Prior to the coming into force of the Constitutional Reform Act 2005, the Privy Council was the court of last resort for devolution issues. On 1 October 2009 this jurisdiction was transferred to the new Supreme Court of the United Kingdom.

==== Authority of Privy Council decisions in domestic British courts ====

Judgments of the Judicial Committee are not generally binding on courts within the United Kingdom, having only persuasive authority, but are binding on all courts within any other Commonwealth country which still allows for appeals to the Judicial Committee.
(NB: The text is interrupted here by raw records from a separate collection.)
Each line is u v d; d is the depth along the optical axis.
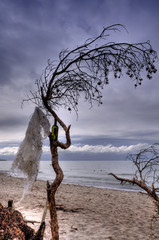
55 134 2.96
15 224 2.81
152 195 2.82
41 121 2.92
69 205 9.45
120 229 5.96
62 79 3.06
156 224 6.57
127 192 15.91
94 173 52.53
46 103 3.01
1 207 2.97
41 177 35.16
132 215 7.98
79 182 27.94
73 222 6.51
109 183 26.52
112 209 9.12
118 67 2.79
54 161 2.86
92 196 13.10
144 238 5.21
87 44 2.82
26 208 7.88
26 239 2.84
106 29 2.65
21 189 13.87
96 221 6.82
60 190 15.73
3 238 2.51
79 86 3.08
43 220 2.74
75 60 2.90
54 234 2.68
Where a binding precedent of the UK Supreme Court, or of the House of Lords, or of the Court of Appeal conflicts with that of a decision of the Judicial Committee on English law, English courts are required to follow the domestic decision over that of the Judicial Committee except when the Judicial Committee has in its decision expressly directed the domestic court to follow its new decision. However, given the overlap between the membership of the Judicial Committee and of the Supreme Court, the decisions of the former are extremely persuasive and usually followed.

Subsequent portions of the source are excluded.